🤖 AI Summary
To address memory and computational constraints in large language model (LLM) inference, the inflexibility of existing compression methods relying on static heuristics, and their inability to adapt to heterogeneous request patterns and dynamic device states, this paper proposes the first runtime-adaptive collaborative pruning framework. Our method jointly, online, and dynamically compresses both model weights and KV caches: it employs Proximal Policy Optimization (PPO)-based reinforcement learning for real-time pruning decisions; integrates KV-cache-aware analysis with differentiated pruning strategies for FFN and attention layers; and introduces a real-time memory-parameter ratio tracking mechanism. Evaluated across multiple LLMs and datasets, our framework achieves up to 37% reduction in inference latency and up to 41% decrease in peak memory usage compared to state-of-the-art methods, while maintaining accuracy degradation below 1%.
📝 Abstract
Large language models (LLMs) excel at language understanding and generation, but their enormous computational and memory requirements hinder deployment. Compression offers a potential solution to mitigate these constraints. However, most existing methods rely on fixed heuristics and thus fail to adapt to runtime memory variations or heterogeneous KV-cache demands arising from diverse user requests. To address these limitations, we propose RAP, an elastic pruning framework driven by reinforcement learning (RL) that dynamically adjusts compression strategies in a runtime-aware manner. Specifically, RAP dynamically tracks the evolving ratio between model parameters and KV-cache across practical execution.

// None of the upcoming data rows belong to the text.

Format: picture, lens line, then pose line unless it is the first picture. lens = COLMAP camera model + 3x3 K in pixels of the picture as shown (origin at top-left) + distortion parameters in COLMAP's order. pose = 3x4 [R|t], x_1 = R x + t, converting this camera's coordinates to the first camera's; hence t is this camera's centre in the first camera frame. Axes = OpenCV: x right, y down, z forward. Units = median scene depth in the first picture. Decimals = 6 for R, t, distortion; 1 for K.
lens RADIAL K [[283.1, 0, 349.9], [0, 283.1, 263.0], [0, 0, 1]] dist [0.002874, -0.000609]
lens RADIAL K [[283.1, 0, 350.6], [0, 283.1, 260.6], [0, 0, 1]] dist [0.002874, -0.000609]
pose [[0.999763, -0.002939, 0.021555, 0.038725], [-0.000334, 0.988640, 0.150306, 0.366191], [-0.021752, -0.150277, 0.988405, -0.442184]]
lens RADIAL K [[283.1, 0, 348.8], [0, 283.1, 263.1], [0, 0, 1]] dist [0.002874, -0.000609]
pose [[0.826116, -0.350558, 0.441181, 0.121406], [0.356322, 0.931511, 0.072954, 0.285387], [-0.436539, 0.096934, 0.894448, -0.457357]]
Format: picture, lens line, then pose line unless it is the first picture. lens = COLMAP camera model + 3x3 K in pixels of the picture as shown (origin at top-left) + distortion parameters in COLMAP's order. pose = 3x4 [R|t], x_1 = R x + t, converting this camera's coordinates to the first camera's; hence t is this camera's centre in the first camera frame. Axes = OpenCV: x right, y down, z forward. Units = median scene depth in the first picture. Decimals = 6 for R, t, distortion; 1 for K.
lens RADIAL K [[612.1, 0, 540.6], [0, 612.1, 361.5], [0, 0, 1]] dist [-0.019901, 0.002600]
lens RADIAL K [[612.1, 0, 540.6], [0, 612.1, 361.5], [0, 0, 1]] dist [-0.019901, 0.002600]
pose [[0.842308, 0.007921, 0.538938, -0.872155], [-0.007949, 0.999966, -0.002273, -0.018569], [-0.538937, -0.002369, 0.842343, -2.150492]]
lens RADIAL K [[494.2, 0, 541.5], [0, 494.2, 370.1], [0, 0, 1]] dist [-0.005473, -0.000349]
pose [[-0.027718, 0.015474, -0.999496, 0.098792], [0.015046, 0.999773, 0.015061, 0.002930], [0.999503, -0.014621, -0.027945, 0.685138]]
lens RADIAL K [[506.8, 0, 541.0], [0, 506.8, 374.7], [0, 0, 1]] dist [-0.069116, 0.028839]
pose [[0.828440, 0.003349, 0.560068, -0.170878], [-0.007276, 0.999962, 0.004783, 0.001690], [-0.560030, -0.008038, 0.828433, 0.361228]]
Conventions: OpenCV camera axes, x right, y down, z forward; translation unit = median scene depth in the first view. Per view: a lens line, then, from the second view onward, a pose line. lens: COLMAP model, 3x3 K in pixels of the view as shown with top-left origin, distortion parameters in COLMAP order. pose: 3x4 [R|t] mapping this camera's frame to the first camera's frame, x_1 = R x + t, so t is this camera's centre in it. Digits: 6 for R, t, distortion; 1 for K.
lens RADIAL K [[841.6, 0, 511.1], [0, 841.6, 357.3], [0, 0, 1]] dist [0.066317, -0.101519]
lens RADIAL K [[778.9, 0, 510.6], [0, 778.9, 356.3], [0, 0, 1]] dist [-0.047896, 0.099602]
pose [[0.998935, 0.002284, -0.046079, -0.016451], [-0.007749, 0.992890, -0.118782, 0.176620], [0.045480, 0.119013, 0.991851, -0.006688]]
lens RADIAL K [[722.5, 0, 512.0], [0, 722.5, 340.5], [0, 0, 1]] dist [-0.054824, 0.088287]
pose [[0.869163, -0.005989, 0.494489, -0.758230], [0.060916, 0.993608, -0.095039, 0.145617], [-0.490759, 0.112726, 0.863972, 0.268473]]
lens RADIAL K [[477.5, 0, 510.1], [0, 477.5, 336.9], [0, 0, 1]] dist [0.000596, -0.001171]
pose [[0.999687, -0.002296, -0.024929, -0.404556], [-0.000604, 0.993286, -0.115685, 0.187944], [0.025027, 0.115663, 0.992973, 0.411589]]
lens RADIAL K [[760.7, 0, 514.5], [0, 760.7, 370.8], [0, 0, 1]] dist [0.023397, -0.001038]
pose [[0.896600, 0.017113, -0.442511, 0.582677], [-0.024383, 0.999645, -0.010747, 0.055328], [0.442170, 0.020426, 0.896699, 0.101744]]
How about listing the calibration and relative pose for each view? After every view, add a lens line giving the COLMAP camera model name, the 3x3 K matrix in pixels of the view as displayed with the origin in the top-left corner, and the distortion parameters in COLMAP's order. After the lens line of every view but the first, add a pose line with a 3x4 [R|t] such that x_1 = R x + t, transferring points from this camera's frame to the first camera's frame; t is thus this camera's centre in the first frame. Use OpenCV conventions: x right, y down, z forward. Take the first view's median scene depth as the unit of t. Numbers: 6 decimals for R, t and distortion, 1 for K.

Recognizing that FFNs house most parameters, whereas parameter -light attention layers dominate KV-cache formation, the RL agent retains only those components that maximize utility within the current memory budget, conditioned on instantaneous workload and device state. Extensive experiments results demonstrate that RAP outperforms state-of-the-art baselines, marking the first time to jointly consider model weights and KV-cache on the fly.